Warren, Blumenthal Blast Juul’s Deceptive Practices, Call for Close FDA and FTC Scrutiny
Juul’s Purchase of Full Issue of Medical Journal Continues Big Tobacco’s Decades-Long Misinformation Campaign
Washington, D.C. - United States Senators Elizabeth Warren (D-Mass.) and Richard Blumenthal (D-Conn.) sent letters to Janet Woodcock, Acting Commissioner of the U.S. Food and Drug Administration (FDA), and Lina Khan, Chair of the Federal Trade Commission (FTC), raising concerns over recent revelations that Juul Labs is mounting an all out campaign against any FDA action that would impact their profits, including purchasing an entire issue of the American Journal of Health Behavior to publish industry-funded studies under the guise of objective science. The senators call for action comes as the FDA reviews Juul’s Pre-Market Tobacco Application (PMTA), and nears a decision on whether Juul’s electronic cigarettes should remain on the market.
“The tobacco industry has a decades-long history of misleading the public and public health officials about the dangers of its products, and this appears to be yet another example. The FDA and FTC should use their authority to swiftly investigate, and put an end to, the tobacco industry’s disturbing PR tactics and ensure that Juul can no longer deceive the public,” said Senator Warren.
“Taking another page from Big Tobacco’s playbook, Juul has cravenly corrupted an academic journal to deceive and mislead. Its brazen purchase of supposed scientific studies is only the latest step in a craven, concerted campaign to profit from nicotine addiction. Protecting communities clearly requires that the FDA remove Juul from the market and FTC immediately pursue an investigation and enforcement measures,” said Senator Blumenthal.

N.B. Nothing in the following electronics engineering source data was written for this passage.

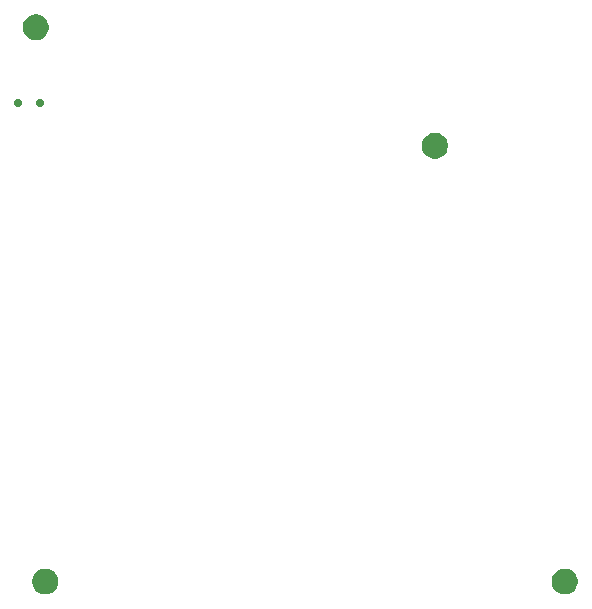
<source format=gbr>
%TF.GenerationSoftware,Altium Limited,Altium Designer,21.2.2 (38)*%
G04 Layer_Color=0*
%FSLAX45Y45*%
%MOMM*%
%TF.SameCoordinates,EE3A7C27-349B-46B6-A90B-2B7A9072729B*%
%TF.FilePolarity,Positive*%
%TF.FileFunction,NonPlated,1,4,NPTH,Drill*%
%TF.Part,Single*%
G01*
G75*
%TA.AperFunction,ComponentDrill*%
%ADD142C,0.72000*%
G36*
X221460Y4882114D02*
X210626D01*
X189374Y4886341D01*
X169356Y4894633D01*
X151339Y4906671D01*
X136018Y4921993D01*
X123979Y4940009D01*
X115687Y4960028D01*
X111460Y4981280D01*
Y4992114D01*
Y5002948D01*
X115687Y5024200D01*
X123979Y5044218D01*
X136018Y5062234D01*
X151339Y5077556D01*
X169356Y5089594D01*
X189374Y5097886D01*
X210626Y5102114D01*
X221460D01*
X232294D01*
X253546Y5097886D01*
X273565Y5089594D01*
X291581Y5077556D01*
X306903Y5062234D01*
X318941Y5044218D01*
X327233Y5024200D01*
X331460Y5002948D01*
Y4992114D01*
Y4981280D01*
X327233Y4960028D01*
X318941Y4940009D01*
X306903Y4921993D01*
X291581Y4906671D01*
X273565Y4894633D01*
X253546Y4886341D01*
X232294Y4882114D01*
X221460D01*
D01*
D02*
G37*
G36*
X3600000Y3880000D02*
X3589166D01*
X3567914Y3884227D01*
X3547895Y3892519D01*
X3529879Y3904557D01*
X3514557Y3919879D01*
X3502519Y3937895D01*
X3494227Y3957914D01*
X3490000Y3979166D01*
Y3990000D01*
Y4000834D01*
X3494227Y4022086D01*
X3502519Y4042104D01*
X3514557Y4060121D01*
X3529879Y4075442D01*
X3547895Y4087481D01*
X3567914Y4095773D01*
X3589166Y4100000D01*
X3600000D01*
X3610834D01*
X3632086Y4095773D01*
X3652104Y4087481D01*
X3670121Y4075442D01*
X3685442Y4060121D01*
X3697481Y4042104D01*
X3705773Y4022086D01*
X3710000Y4000834D01*
Y3990000D01*
Y3979166D01*
X3705773Y3957914D01*
X3697481Y3937895D01*
X3685442Y3919879D01*
X3670121Y3904557D01*
X3652104Y3892519D01*
X3632086Y3884227D01*
X3610834Y3880000D01*
X3600000D01*
D01*
D02*
G37*
G36*
X190000Y300000D02*
Y289166D01*
X194227Y267914D01*
X202519Y247895D01*
X214557Y229879D01*
X229879Y214557D01*
X247895Y202519D01*
X267914Y194227D01*
X289166Y190000D01*
X300000D01*
X310834D01*
X332086Y194227D01*
X352104Y202519D01*
X370121Y214557D01*
X385442Y229879D01*
X397481Y247895D01*
X405773Y267914D01*
X410000Y289166D01*
Y300000D01*
Y310834D01*
X405773Y332086D01*
X397481Y352104D01*
X385442Y370121D01*
X370121Y385442D01*
X352104Y397481D01*
X332086Y405773D01*
X310834Y410000D01*
X300000D01*
X289166D01*
X267914Y405773D01*
X247895Y397481D01*
X229879Y385442D01*
X214557Y370121D01*
X202519Y352104D01*
X194227Y332086D01*
X190000Y310834D01*
Y300000D01*
D01*
D02*
G37*
G36*
X4590000D02*
Y289166D01*
X4594227Y267914D01*
X4602519Y247895D01*
X4614557Y229879D01*
X4629879Y214557D01*
X4647895Y202519D01*
X4667914Y194227D01*
X4689166Y190000D01*
X4700000D01*
X4710834D01*
X4732086Y194227D01*
X4752105Y202519D01*
X4770121Y214557D01*
X4785443Y229879D01*
X4797481Y247895D01*
X4805773Y267914D01*
X4810000Y289166D01*
Y300000D01*
Y310834D01*
X4805773Y332086D01*
X4797481Y352104D01*
X4785443Y370121D01*
X4770121Y385442D01*
X4752105Y397481D01*
X4732086Y405773D01*
X4710834Y410000D01*
X4700000D01*
X4689166D01*
X4667914Y405773D01*
X4647895Y397481D01*
X4629879Y385442D01*
X4614557Y370121D01*
X4602519Y352104D01*
X4594227Y332086D01*
X4590000Y310834D01*
Y300000D01*
D01*
D02*
G37*
D142*
X252500Y4350000D02*
D03*
X72500D02*
D03*
%TF.MD5,8d1003820558d47c499be99da99d1710*%
M02*

</source>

Juul’s efforts to influence the FDA include “pa(ying) $51,000 to have the entire May/June issue of the American Journal of Health Behavior devoted to publishing 11 studies funded by the company offering evidence that Juul products help smokers quit.” According to the “Conflict of Interest” statements associated with the 26 co-authors of the issue that Juul paid for, 18 of the co-authors are either current full-time employees of Juul, or were full-time employees at the time they conducted the research. Five others are consultants with Pinney Associates, working ‘on an exclusive basis to Juul Labs.’ And the final three, who co-authored one of the 11 studies, are employees of the Centre for Substance Use Research, an “independent” consultancy that designed that study under a contract with … Juul Labs.”
In the letter to the FDA, the lawmakers raise concerns about Juul’s deceptive behavior and the influence their behavior could have on regulators’ decisions. The lawmakers also ask whether the agency will review conflicts of interest in the “Deeming Rule” process, how studies with a conflict of interest are evaluated, and if the agency has had any communication with the companies regarding their activities to industry-funded pseudoscience studies and to subvert academic journals.
In the letter to the FTC, the lawmakers question whether the Juul-funded studies are a form of advertising, if the studies are a potential deceptive practice, and if there is any precedent for the agency to take action.
Last year, Senators Warren and Blumenthal led their colleagues in sending letters to British American Tobacco (BAT), Philip Morris International (PMI), the FDA, and the FTC questioning the tobacco companies' exploitation of the COVID-19 pandemic to market their e-cigarette products using abusive and misleading tactics aimed at youths and adolescents. The senators also sought information on the enforcement actions taken by the agencies to regulate these advertisements.